Leandro Bassano (1557 – 1622), also called Leandro dal Ponte, was an Italian artist who studied under his father, Jacopo Bassano, until eventually becoming his assistant. While continuing in the tradition of his father’s more religious work, Bassano also became known for his portraits; after his father’s death and brother’s suicide, Bassano continued portraiture after taking over his brother’s studio in Venice, initially hewing closely to the style of Venetian master Tintonetto while developing his own trademark flourishes.
His approach to painting differed from his father’s in that he applied color very finely and delicately, mostly using a palette of cool, light colors, whereas his father tended to do just the opposite, applying dense and heavy brushstrokes to the canvas. Over time, his success in Venice grew so substantially that he decided to remain there for the rest of his life; he was even deemed a knight from the Doge of the city, Marino Grimani, in 1595. After which he began signing his name with the honorary Eques.

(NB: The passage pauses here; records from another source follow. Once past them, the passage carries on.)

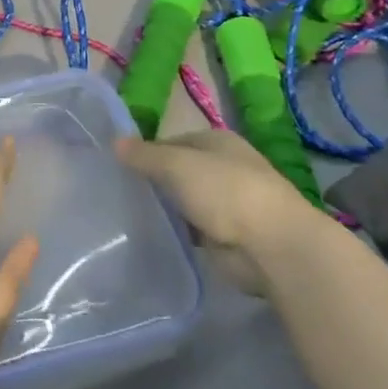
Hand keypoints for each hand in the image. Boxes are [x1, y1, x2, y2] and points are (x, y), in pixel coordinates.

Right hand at [118, 129, 319, 293]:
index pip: (172, 141)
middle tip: (118, 191)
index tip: (119, 166)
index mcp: (217, 141)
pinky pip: (193, 229)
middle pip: (179, 171)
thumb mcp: (176, 165)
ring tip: (128, 214)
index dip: (146, 151)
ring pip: (185, 201)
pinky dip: (178, 232)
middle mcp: (224, 168)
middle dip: (154, 180)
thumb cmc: (225, 191)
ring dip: (166, 208)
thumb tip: (114, 141)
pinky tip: (153, 235)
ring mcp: (228, 204)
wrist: (273, 246)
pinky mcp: (227, 236)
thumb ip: (144, 155)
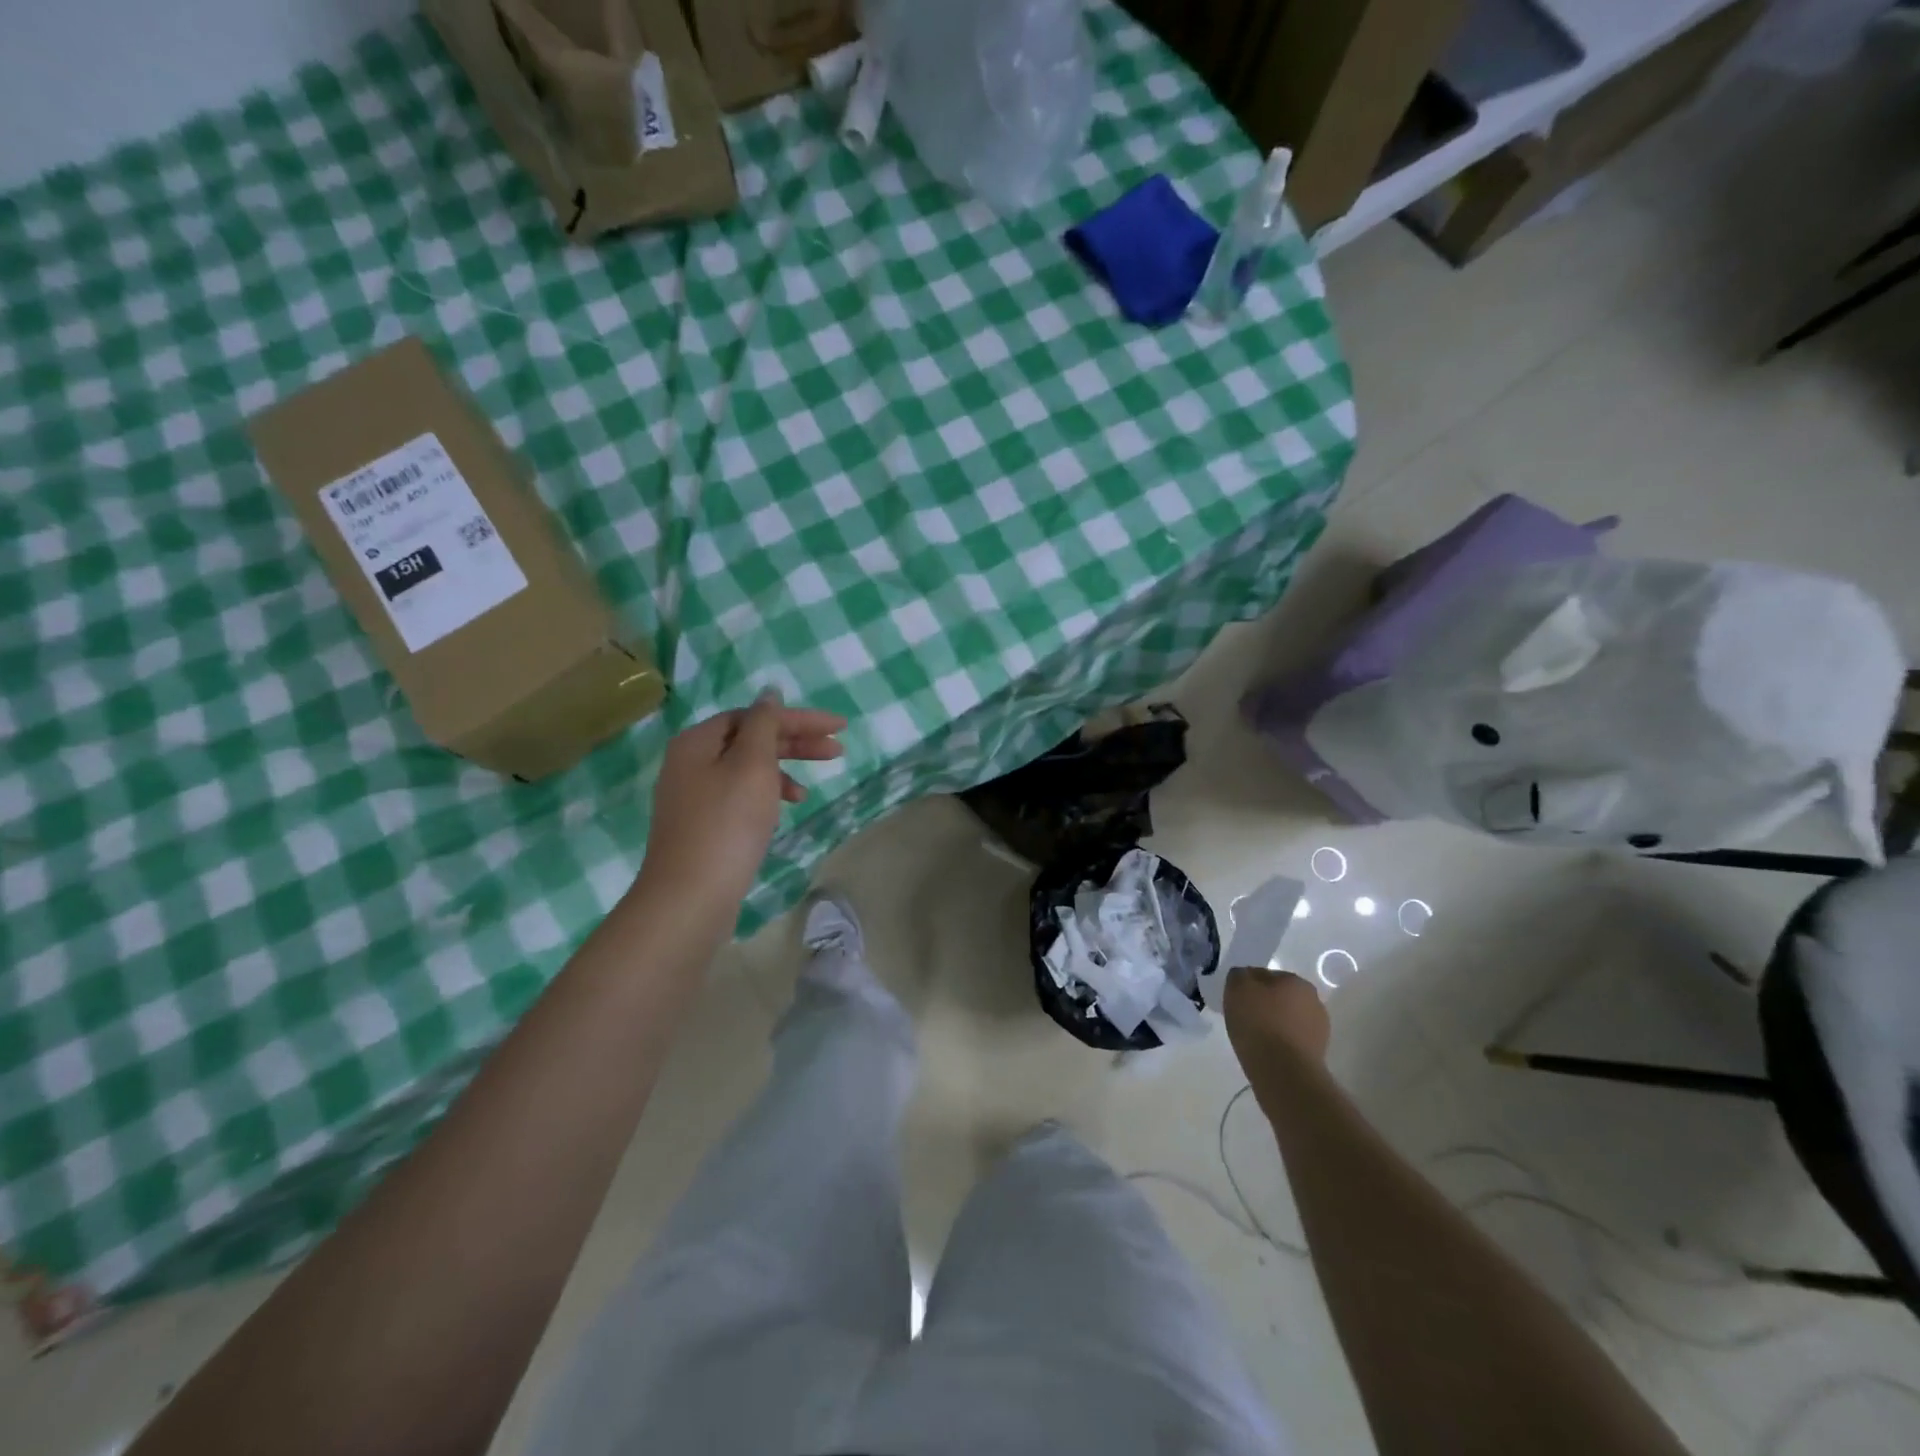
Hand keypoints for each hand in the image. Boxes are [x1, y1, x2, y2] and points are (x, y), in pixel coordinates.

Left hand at [639, 695, 846, 920]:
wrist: (690, 896)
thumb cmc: (727, 823)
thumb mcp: (752, 765)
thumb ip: (764, 724)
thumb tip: (769, 693)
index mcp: (698, 741)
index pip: (755, 715)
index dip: (798, 718)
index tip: (838, 728)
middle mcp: (690, 762)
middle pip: (750, 740)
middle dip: (795, 743)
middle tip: (837, 751)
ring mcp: (693, 796)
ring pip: (746, 770)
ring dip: (782, 772)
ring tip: (808, 791)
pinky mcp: (702, 825)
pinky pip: (740, 796)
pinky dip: (765, 797)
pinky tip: (782, 812)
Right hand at [1223, 966, 1330, 1068]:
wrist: (1283, 1072)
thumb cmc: (1259, 1023)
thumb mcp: (1237, 987)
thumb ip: (1240, 975)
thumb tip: (1245, 977)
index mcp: (1296, 981)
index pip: (1265, 975)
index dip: (1248, 986)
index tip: (1237, 999)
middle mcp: (1313, 1000)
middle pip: (1280, 997)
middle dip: (1264, 1004)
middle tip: (1244, 1017)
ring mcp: (1319, 1029)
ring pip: (1288, 1019)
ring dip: (1274, 1024)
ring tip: (1255, 1038)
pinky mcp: (1318, 1054)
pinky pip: (1292, 1040)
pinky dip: (1281, 1043)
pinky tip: (1268, 1052)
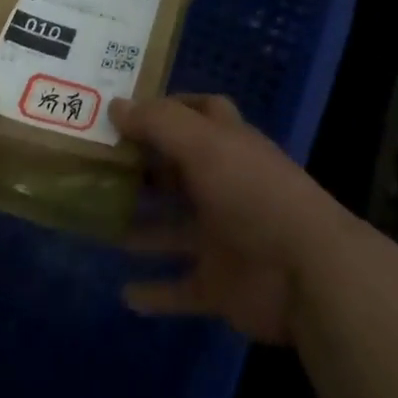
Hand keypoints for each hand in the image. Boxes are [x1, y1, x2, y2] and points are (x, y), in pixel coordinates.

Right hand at [112, 93, 354, 344]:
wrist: (305, 272)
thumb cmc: (252, 193)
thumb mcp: (204, 144)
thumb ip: (159, 123)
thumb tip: (115, 105)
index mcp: (227, 144)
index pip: (197, 112)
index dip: (165, 107)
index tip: (122, 108)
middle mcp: (223, 184)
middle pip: (176, 170)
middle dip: (141, 166)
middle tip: (91, 164)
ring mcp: (221, 236)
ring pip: (171, 228)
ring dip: (139, 227)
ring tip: (93, 222)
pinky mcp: (219, 284)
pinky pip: (180, 288)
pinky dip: (155, 293)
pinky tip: (123, 293)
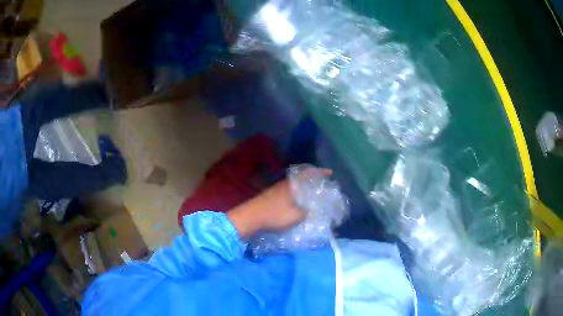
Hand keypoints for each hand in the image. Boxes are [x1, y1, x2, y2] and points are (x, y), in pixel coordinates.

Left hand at [227, 168, 331, 238]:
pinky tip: (297, 203)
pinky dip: (296, 195)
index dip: (320, 172)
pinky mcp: (270, 197)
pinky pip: (288, 192)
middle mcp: (284, 184)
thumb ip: (306, 212)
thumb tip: (310, 210)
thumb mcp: (296, 216)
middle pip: (301, 178)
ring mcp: (275, 190)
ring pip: (294, 186)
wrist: (249, 218)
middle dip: (312, 180)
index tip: (330, 173)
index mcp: (291, 184)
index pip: (308, 174)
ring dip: (303, 189)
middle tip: (322, 185)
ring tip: (312, 195)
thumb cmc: (274, 215)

Creating a problem for scholars, much of Bassano’s work is not clearly dated, and his paintings have been confused with others artists; his Portrait of an Old Man (first half of the 17th Century) was initially attributed to Tintoretto. Aside from his portraits and more religious pieces, Bassano also painted secular themes, such as with Concert (1592), which features a coterie of musicians huddled around a table reading sheet music; and Kitchen Scene (1574 or later), in which cooks roast dinner on a fire.